Shi Zhikang ve Lu Meng'ın gözleri alevlendi ve aceleyle kabul ettiler.'' Harika bir fikir. Hadi gidelim. Tanrının Eli topluluğuna şimdi kaydolacağız.''

Han Sen yemeğini bitiremeden, üç kişi tarafından Tanrının Eli topluluğuna sürüklendi.

Oraya vardıklarında, dördüde hayrete düştü ve ''İnsan dağı insan denizi'' nin anlamını anladılar. Başvuranlar kuyruğu o kadar uzundu ki neredeyse okul kapısına kadar varıyordu.

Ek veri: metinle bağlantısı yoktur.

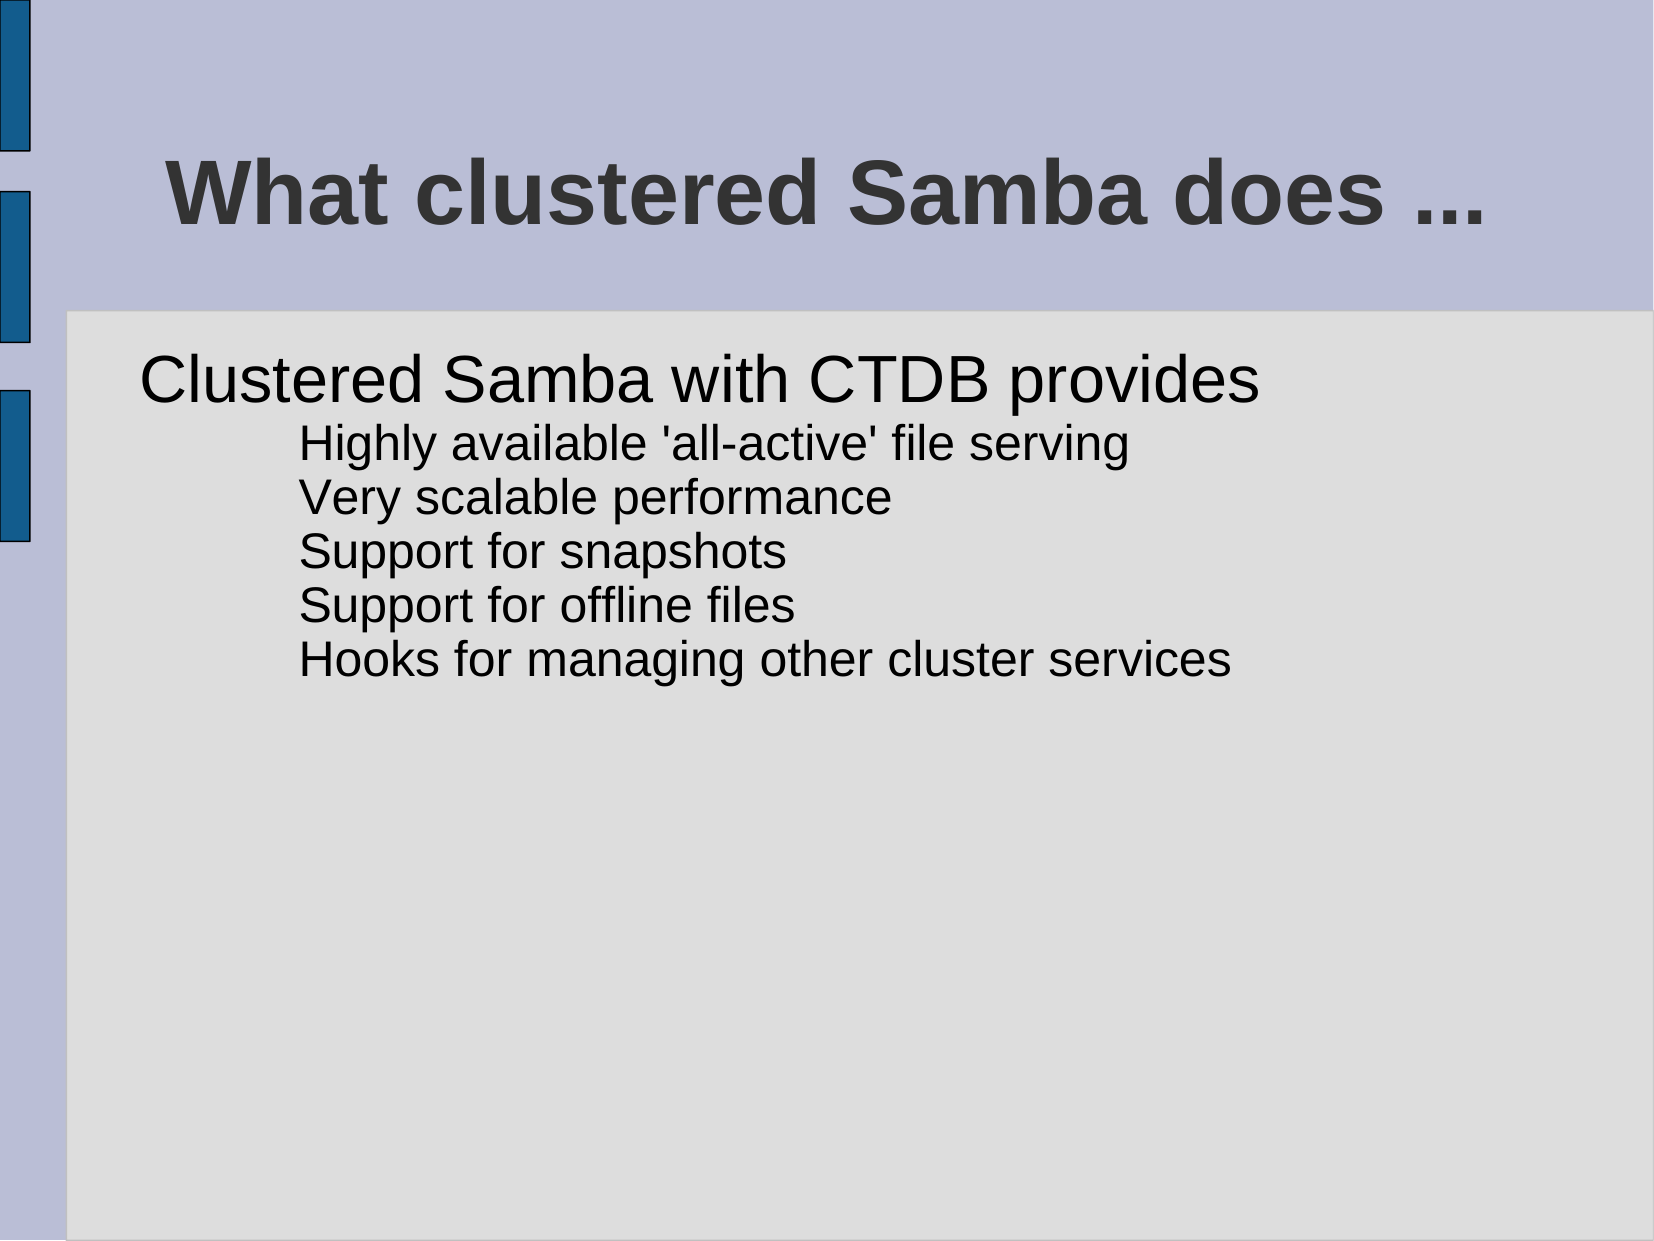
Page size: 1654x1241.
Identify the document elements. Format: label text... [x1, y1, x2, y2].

''Ahem, bence o kadar yakışıklıyız ki bütün gün Ji Yanran ile olmamıza gerek yok ve yine de hala bizimle çıkacaktır.'' Shi Zhikang söyledi.

''Shi, güzel söyledin. Biz okçuluk departmanındanız ve okçuluk topluluğuna katılmalıyız. Burada zamanımızı harcamaya gerek yok.'' Lu Meng ağır başlı bir şekilde söyledi.

''İkinizede katılıyorum.'' Han Sen uzun hattı gördüğünde hızlıca kafa salladı. Eğer bu sırada bakleseydi, bütün gününü boşa harcamış olacaktı.

''Şimdi sıraya girin! Gerçek bir erkek asla vazgeçmez.'' Zhang Yang, Shi ve Lu'yu yakaladı ve sıraya girdi.

Han Sen şanslıydı ki Zhang Yang'ın üçüncü bir eli yoktu. Comlink'inin zil sesini duydu ve Fang Jingqi'nin aradığını gördü.